李正国站在他身后,目光也落在那块坐标上,过了几秒,忽然像是想起了什么似的,眉头轻轻一拧。
“等下。”
他声音很低,但带着一种略微发干的迟疑,像是过于久远的某段记忆被什么抽出来了。
“这个地方……”
他抬起手,在黎州的手机上指了指那条沿线,“我记得,我以前办案子的时候……就在这附近待过一阵。”
黎州转头看了他一眼。
“你说‘办案’?”
“嗯。”李正国点点头,那张正气凛然的脸此刻也多了几分凝重,“那时候我还在市局刑侦组,跟着师父跑基层,刚调到东二片区,也就是现在这块望京东带三公里以内的范围。”
他顿了一下,似乎在努力回忆,眉头拧得更紧了。
“京腾货运……当时我们没直接进过,但我记得,那一带有几个案子是靠近它的——”
“包括一个。”
他说到这里,忽然语气顿住,像是想起了什么特别不舒服的事,脸色肉眼可见地变了。
“有一年冬天。”他说,“大概是11月末,我们接到通报,说有个拾荒老人在那附近的高架桥下冻死了,算是意外死亡,正常来讲不归我们,但因为他背的袋子里翻出了一本账本,账本里记着一长串人名,像是收账用的,还有日期。”
“结果你猜怎么着?”
“那些名字,查了之后,有十几个——都在我们系统里挂了‘已死亡’或者‘失踪未归’。”
苏夏屏住呼吸,脱口问:“你们……追了吗?”
“追了。”李正国点点头,语气却沉下来,“但追不动。”
“所有线索,最后全断在一条线上——京腾货运。”
“我们的人进去查过,但那时候它还在运营,算是半国营体制下的物流转运站,有牌照、有资质,连保安都是内聘退伍兵,表面看什么都没问题。”
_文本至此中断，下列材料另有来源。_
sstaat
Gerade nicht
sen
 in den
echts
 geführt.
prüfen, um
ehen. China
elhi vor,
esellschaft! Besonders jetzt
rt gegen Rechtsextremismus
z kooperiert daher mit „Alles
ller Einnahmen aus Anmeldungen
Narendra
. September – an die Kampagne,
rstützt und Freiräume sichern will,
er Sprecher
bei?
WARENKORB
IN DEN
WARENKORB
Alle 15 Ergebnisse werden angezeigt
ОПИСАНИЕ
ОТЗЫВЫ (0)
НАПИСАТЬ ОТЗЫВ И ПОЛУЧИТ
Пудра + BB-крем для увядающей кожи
“可你只要靠近它,那种说不出的压迫感就来了。就像有个庞然大物趴在那里,看你一眼都懒得动,但你每靠近一步,它心跳就大一分。”
“那种感觉我忘不了。”
他顿了顿,垂下眼,看着黎州:“我那会儿,真的很想查清楚它。可查到一半,就被调走了。”
“说是工作轮岗,但我知道,就是有人按下去了。”
“上头的意思是:不要动。”
“有些东西,该看不见就得装看不见。”
说到这里,李正国沉默了一下,低声补了一句:“那会儿,我还年轻,还不信邪,闹过一回。”
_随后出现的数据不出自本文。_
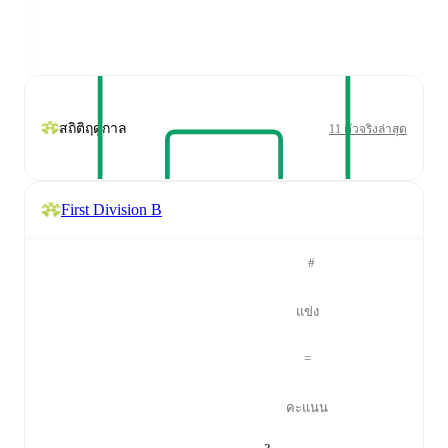
สถิติฤดูกาล
11 ตัวจริงล่าสุด
First Division B
#
แข่ง
=
คะแนน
他苦笑了一声,“我师父病得很突然,走的时候,我都没来得及见最后一面。”
苏夏眼睛睁大了:“你是说……”
“我不知道是不是有人动的手。”李正国摇了摇头,“可那件事以后,我就再也没提过‘京腾’这两个字。”
“这地方……”
他说着,声音像是被什么压住了,“从那年起,就彻底变成了我们口里说的‘死地’。”
“你进去查,就会出事。”
“我们身边的几位队友,有一个进过三次,之后整个人精神就不对了;还有一个办完案回来的第二周,突然辞职,连文件都没交,直接跑了,谁都找不到。”
没人再说话。连呼吸声都变得小心翼翼。
像是怕惊动了什么早就被遗忘,却从未真正离开的东西。
过了几秒,黎州才开口,他声音很低,却带着种冷静得过头的清晰感:
“所以这个地方……从来就不是正常区域。”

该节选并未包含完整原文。